Nesse ponto, Fúria Primitiva começa a se afastar do que a crítica pregou inicialmente, o neon e o contraste da cidade que lembra títulos mais recentes de ação, o crescimento intelectual e físico do protagonista como nos filmes de Bruce Lee – que é uma referência direta de Dev – os aspectos tradicionais de Hollywood, tudo isso começa a se mesclar com a diversidade da cultura indiana.
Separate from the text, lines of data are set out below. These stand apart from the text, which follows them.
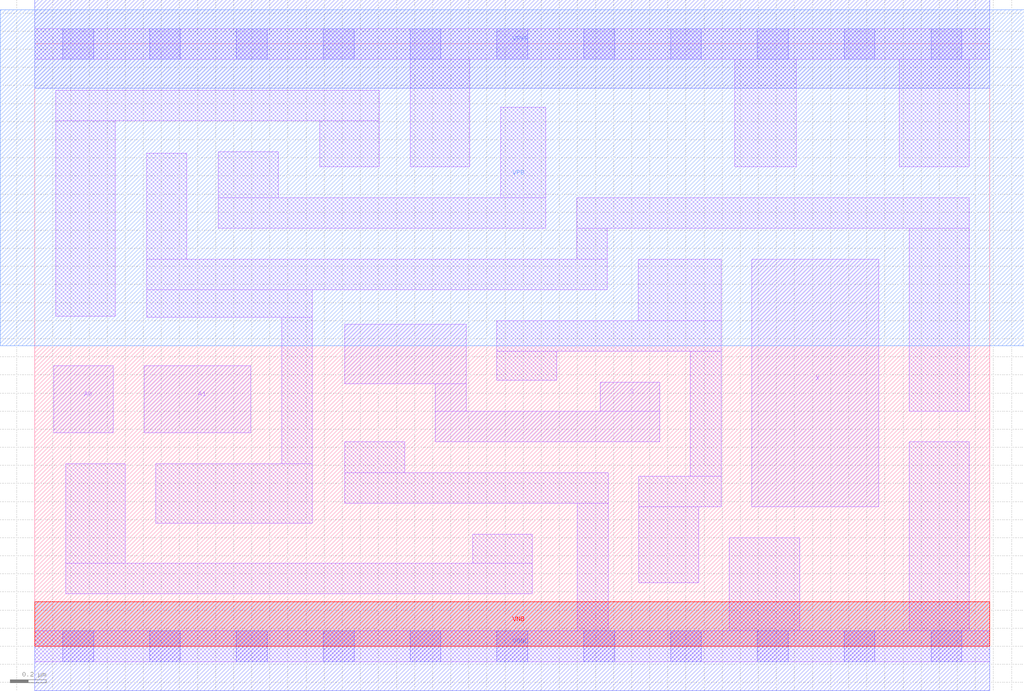
<source format=lef>
# Copyright 2020 The SkyWater PDK Authors
#
# Licensed under the Apache License, Version 2.0 (the "License");
# you may not use this file except in compliance with the License.
# You may obtain a copy of the License at
#
#     https://www.apache.org/licenses/LICENSE-2.0
#
# Unless required by applicable law or agreed to in writing, software
# distributed under the License is distributed on an "AS IS" BASIS,
# WITHOUT WARRANTIES OR CONDITIONS OF ANY KIND, either express or implied.
# See the License for the specific language governing permissions and
# limitations under the License.
#
# SPDX-License-Identifier: Apache-2.0

VERSION 5.7 ;
  NOWIREEXTENSIONATPIN ON ;
  DIVIDERCHAR "/" ;
  BUSBITCHARS "[]" ;
MACRO sky130_fd_sc_ls__mux2_2
  CLASS CORE ;
  FOREIGN sky130_fd_sc_ls__mux2_2 ;
  ORIGIN  0.000000  0.000000 ;
  SIZE  5.280000 BY  3.330000 ;
  SYMMETRY X Y ;
  SITE unit ;
  PIN A0
    ANTENNAGATEAREA  0.261000 ;
    DIRECTION INPUT ;
    USE SIGNAL ;
    PORT
      LAYER li1 ;
        RECT 0.105000 1.180000 0.435000 1.550000 ;
    END
  END A0
  PIN A1
    ANTENNAGATEAREA  0.261000 ;
    DIRECTION INPUT ;
    USE SIGNAL ;
    PORT
      LAYER li1 ;
        RECT 0.605000 1.180000 1.195000 1.550000 ;
    END
  END A1
  PIN S
    ANTENNAGATEAREA  0.469500 ;
    DIRECTION INPUT ;
    USE SIGNAL ;
    PORT
      LAYER li1 ;
        RECT 1.715000 1.450000 2.385000 1.780000 ;
        RECT 2.215000 1.130000 3.455000 1.300000 ;
        RECT 2.215000 1.300000 2.385000 1.450000 ;
        RECT 3.125000 1.300000 3.455000 1.460000 ;
    END
  END S
  PIN VNB
    PORT
      LAYER pwell ;
        RECT 0.000000 0.000000 5.280000 0.245000 ;
    END
  END VNB
  PIN VPB
    PORT
      LAYER nwell ;
        RECT -0.190000 1.660000 5.470000 3.520000 ;
    END
  END VPB
  PIN X
    ANTENNADIFFAREA  0.543200 ;
    DIRECTION OUTPUT ;
    USE SIGNAL ;
    PORT
      LAYER li1 ;
        RECT 3.965000 0.770000 4.665000 2.140000 ;
    END
  END X
  PIN VGND
    DIRECTION INOUT ;
    SHAPE ABUTMENT ;
    USE GROUND ;
    PORT
      LAYER met1 ;
        RECT 0.000000 -0.245000 5.280000 0.245000 ;
    END
  END VGND
  PIN VPWR
    DIRECTION INOUT ;
    SHAPE ABUTMENT ;
    USE POWER ;
    PORT
      LAYER met1 ;
        RECT 0.000000 3.085000 5.280000 3.575000 ;
    END
  END VPWR
  OBS
    LAYER li1 ;
      RECT 0.000000 -0.085000 5.280000 0.085000 ;
      RECT 0.000000  3.245000 5.280000 3.415000 ;
      RECT 0.115000  1.825000 0.445000 2.905000 ;
      RECT 0.115000  2.905000 1.905000 3.075000 ;
      RECT 0.170000  0.290000 2.750000 0.460000 ;
      RECT 0.170000  0.460000 0.500000 1.010000 ;
      RECT 0.620000  1.820000 1.535000 1.970000 ;
      RECT 0.620000  1.970000 3.165000 2.140000 ;
      RECT 0.620000  2.140000 0.840000 2.725000 ;
      RECT 0.670000  0.680000 1.535000 1.010000 ;
      RECT 1.015000  2.310000 2.825000 2.480000 ;
      RECT 1.015000  2.480000 1.345000 2.735000 ;
      RECT 1.365000  1.010000 1.535000 1.820000 ;
      RECT 1.575000  2.650000 1.905000 2.905000 ;
      RECT 1.715000  0.790000 3.170000 0.960000 ;
      RECT 1.715000  0.960000 2.045000 1.130000 ;
      RECT 2.075000  2.650000 2.405000 3.245000 ;
      RECT 2.420000  0.460000 2.750000 0.620000 ;
      RECT 2.555000  1.470000 2.885000 1.630000 ;
      RECT 2.555000  1.630000 3.795000 1.800000 ;
      RECT 2.575000  2.480000 2.825000 2.980000 ;
      RECT 2.995000  2.140000 3.165000 2.310000 ;
      RECT 2.995000  2.310000 5.165000 2.480000 ;
      RECT 3.000000  0.085000 3.170000 0.790000 ;
      RECT 3.335000  1.800000 3.795000 2.140000 ;
      RECT 3.340000  0.350000 3.670000 0.770000 ;
      RECT 3.340000  0.770000 3.795000 0.940000 ;
      RECT 3.625000  0.940000 3.795000 1.630000 ;
      RECT 3.840000  0.085000 4.230000 0.600000 ;
      RECT 3.870000  2.650000 4.210000 3.245000 ;
      RECT 4.780000  2.650000 5.165000 3.245000 ;
      RECT 4.835000  0.085000 5.165000 1.130000 ;
      RECT 4.835000  1.300000 5.165000 2.310000 ;
    LAYER mcon ;
      RECT 0.155000 -0.085000 0.325000 0.085000 ;
      RECT 0.155000  3.245000 0.325000 3.415000 ;
      RECT 0.635000 -0.085000 0.805000 0.085000 ;
      RECT 0.635000  3.245000 0.805000 3.415000 ;
      RECT 1.115000 -0.085000 1.285000 0.085000 ;
      RECT 1.115000  3.245000 1.285000 3.415000 ;
      RECT 1.595000 -0.085000 1.765000 0.085000 ;
      RECT 1.595000  3.245000 1.765000 3.415000 ;
      RECT 2.075000 -0.085000 2.245000 0.085000 ;
      RECT 2.075000  3.245000 2.245000 3.415000 ;
      RECT 2.555000 -0.085000 2.725000 0.085000 ;
      RECT 2.555000  3.245000 2.725000 3.415000 ;
      RECT 3.035000 -0.085000 3.205000 0.085000 ;
      RECT 3.035000  3.245000 3.205000 3.415000 ;
      RECT 3.515000 -0.085000 3.685000 0.085000 ;
      RECT 3.515000  3.245000 3.685000 3.415000 ;
      RECT 3.995000 -0.085000 4.165000 0.085000 ;
      RECT 3.995000  3.245000 4.165000 3.415000 ;
      RECT 4.475000 -0.085000 4.645000 0.085000 ;
      RECT 4.475000  3.245000 4.645000 3.415000 ;
      RECT 4.955000 -0.085000 5.125000 0.085000 ;
      RECT 4.955000  3.245000 5.125000 3.415000 ;
  END
END sky130_fd_sc_ls__mux2_2
END LIBRARY

</source>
As cenas de ação são sofríveis para Kid, não apenas fisicamente, mas podemos sentir o drama psicológico também, a relação das personagens com as figuras da religião e a arquitetura da trama em paralelo com a mitologia, isso e outros pequenos detalhes como a mistura sonora de eletrônico, metal e instrumentos da música indiana são referências diretas dos filmes de ação de Bollywood e outras grandes produtoras de cinema da Índia.
Assim como em Fúria Primitiva, nesses filmes o protagonista costuma ter um crescimento da sua figura como herói, ele encontra a redenção a partir do sofrimento físico e da dor emocional, do sentimento de decepção e derrota. Então, se espelhando em uma divindade, esses personagens erguem sua moral e esperança, e assumem características que acreditam ser delas. Essa incorporação de identidade é tão intensa que as pessoas ao redor da personagem começam a fazer parte dessa construção, dessa crença.
Após a queda, vem a ascensão de Kid, e com a ajuda das hijras entendemos que Rana foi responsável pelo massacre da sua aldeia e de sua mãe. Ele rastreia o vilão e também chega a Baba Shakti. Então, mergulhamos em um segundo ato recheado de adrenalina, com cenas de perseguição e luta bem desenvolvidas, personagens que não são trabalhados a fundo, mas fazem sentido para justificar certas perspectivas que podemos ir criando sobre Kid e esses diferentes grupos de Yatana.
Dev Patel escreveu, dirigiu, atuou e quebrou uma mão para entregar o filme de ação prometido. Uma história com altos e baixos dramáticos sem pontas soltas, apesar de carregar emocionalmente em alguns momentos – está tudo bem, isso é uma característica comum em filmes de ação indianos e a experiência permite esse equilíbrio. Fúria Primitiva tem uma cinematografia cuidadosa e uma ótima fotografia que dá destaque para a cidade e a ambientação, além de conseguir trazer aspectos de diferentes cinemas sem causar estranheza para o público ocidental, mas aproveitando sutilmente o melhor de cada um.
Falando sobre aspectos da cultura indiana, não podemos deixar de lado também o esforço desse filme de ir além de discutir os dramas da política versus sociedade, mas dar um tom maior para comunidades hindus. Como a inclusão das hijras, uma comunidade “culturalmente definida como nem homem ou mulher. Eles nascem como homens e, por meio de um ritual de transformação cirúrgica (emasculação), tornam-se uma categoria alternativa de terceiro sexo/gênero (…) adoram Bahuchara Mata, uma forma da Deusa Mãe hindu particularmente associada ao transgênero” (Tradução nossa, LaFont, 2003: 193).
Alguns críticos também ergueram alguns pontos delicados nessa mensagem, por mais bem intencionada que fosse. Siddhant Adlakha escreveu um artigo no jornal Time comentando que “uso de imagens hindus como um apelo à violência (…) é fundamental para a missão de Kid, resultando em uma dissonância narrativa.” (Tradução nossa, Adlakha, 2024).
Seja como for, esse foi um projeto que enfrentou diversas dificuldades durante a sua produção, mas felizmente chega como um longa que definitivamente poderá agradar diferentes públicos e quem sabe, ser um primeiro passo para uma carreira, pelo menos interessante para Dev Patel como diretor.